BUTIR TUGAS A: Cetak ulang seluruh baris dataset di bawah ini tanpa perubahan sedikit pun. Gambar tidak perlu disertakan dalam jawaban.

====== TEKS SUMBER

Oleh. Hemaridani
Muslimahtimes.com–Badan Pangan Nasional (Bapanas) menetapkan akan memperpanjang masa relaksasi Harga Acuan Pemerintah (HAP) pada produk gula konsumsi yang awalnya RP15.500/kg menjadi RP17.500/kg. Hal ini disampaikan oleh Arief Prasetyo Adi selaku Kepala Bapanas bahwa keputusan ini sampai menunggu adanya perubahan kedua dari Perbadan Nomor 11 Tahun 2022 yang mengatur HAP. Namun ia sendiri belum dapat memastikan kapan perubahan tersebut akan terjadi, namun Bapanas sendiri telah memberikan informasi kepada Asosiasi Pengusaha Ritel Indonesia (APRINDO) selaku produsen gula besar maupun kepada para produsen gula lain untuk menaikkan harga gula. (tirto.id)

============
====== DATA TUGAS

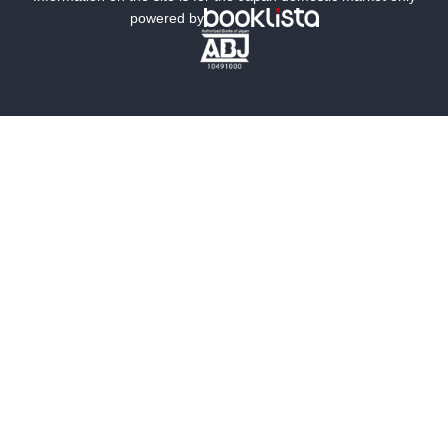
powered by
歴史・時代小説
文学
雑誌
グラビア写真集
ボーイズラブ
ティーンズラブ
人文・思想・歴史
社会・政治・法律
ビジネス・経済
サイエンス・テクノロジー
コンピュータ・情報
くらし・家庭
料理・酒
ファッション・美容・ダイエット
ホビー&カルチャー
スポーツ・アウトドア
地図・ガイド
エンターテイメント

============

BUTIR TUGAS B: Tampilkan tanpa perubahan bagian teks tentang harga gula dari "Oleh. Hemaridani" sampai "harga gula. (tirto.id)".

JAWABAN TERTULIS A:
powered by
歴史・時代小説
文学
雑誌
グラビア写真集
ボーイズラブ
ティーンズラブ
人文・思想・歴史
社会・政治・法律
ビジネス・経済
サイエンス・テクノロジー
コンピュータ・情報
くらし・家庭
料理・酒
ファッション・美容・ダイエット
ホビー&カルチャー
スポーツ・アウトドア
地図・ガイド
エンターテイメント

JAWABAN TERTULIS B:
Oleh. Hemaridani
Muslimahtimes.com–Badan Pangan Nasional (Bapanas) menetapkan akan memperpanjang masa relaksasi Harga Acuan Pemerintah (HAP) pada produk gula konsumsi yang awalnya RP15.500/kg menjadi RP17.500/kg. Hal ini disampaikan oleh Arief Prasetyo Adi selaku Kepala Bapanas bahwa keputusan ini sampai menunggu adanya perubahan kedua dari Perbadan Nomor 11 Tahun 2022 yang mengatur HAP. Namun ia sendiri belum dapat memastikan kapan perubahan tersebut akan terjadi, namun Bapanas sendiri telah memberikan informasi kepada Asosiasi Pengusaha Ritel Indonesia (APRINDO) selaku produsen gula besar maupun kepada para produsen gula lain untuk menaikkan harga gula. (tirto.id)